Material to process –
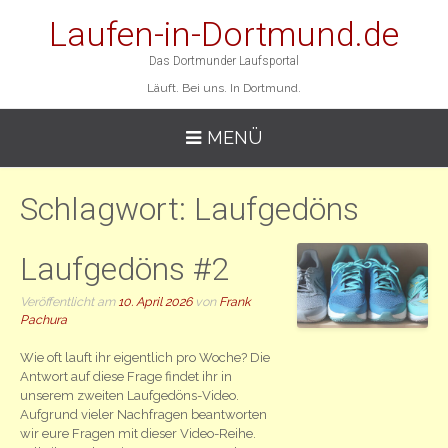
Laufen-in-Dortmund.de
Das Dortmunder Laufsportal
Läuft. Bei uns. In Dortmund.
MENÜ
Schlagwort:
Laufgedöns
Laufgedöns #2
Veröffentlicht am
10. April 2026
von
Frank
Pachura
Wie oft lauft ihr eigentlich pro Woche? Die
Antwort auf diese Frage findet ihr in
unserem zweiten Laufgedöns-Video.
Aufgrund vieler Nachfragen beantworten
wir eure Fragen mit dieser Video-Reihe.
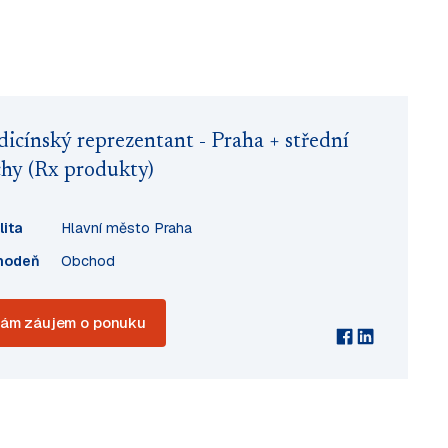
icínský reprezentant - Praha + střední
hy (Rx produkty)
lita
Hlavní město Praha
hodeň
Obchod
ám záujem o ponuku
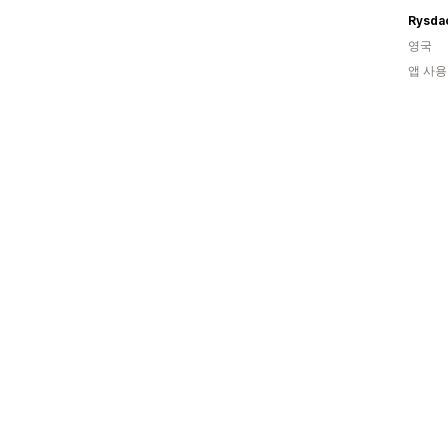
Rysda
영국
앱 사용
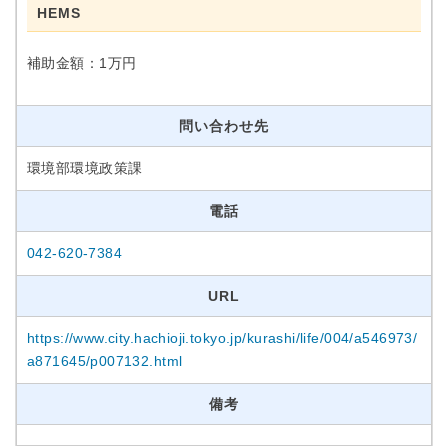
HEMS
補助金額：1万円
問い合わせ先
環境部環境政策課
電話
042-620-7384
URL
https://www.city.hachioji.tokyo.jp/kurashi/life/004/a546973/
a871645/p007132.html
備考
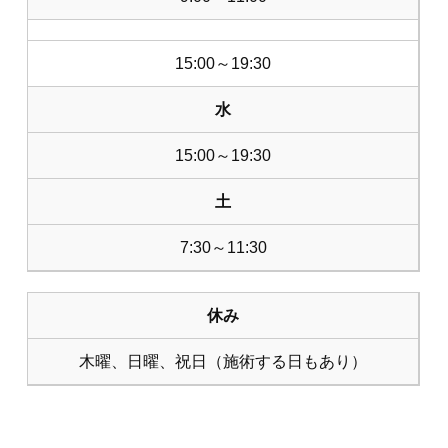
15:00～19:30
水
15:00～19:30
土
7:30～11:30
休み
木曜、日曜、祝日（施術する日もあり）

Goal of the exercise –
Take each line from the preceding material that contains "Video" and copy it.

Result for this task –
unserem zweiten Laufgedöns-Video.
wir eure Fragen mit dieser Video-Reihe.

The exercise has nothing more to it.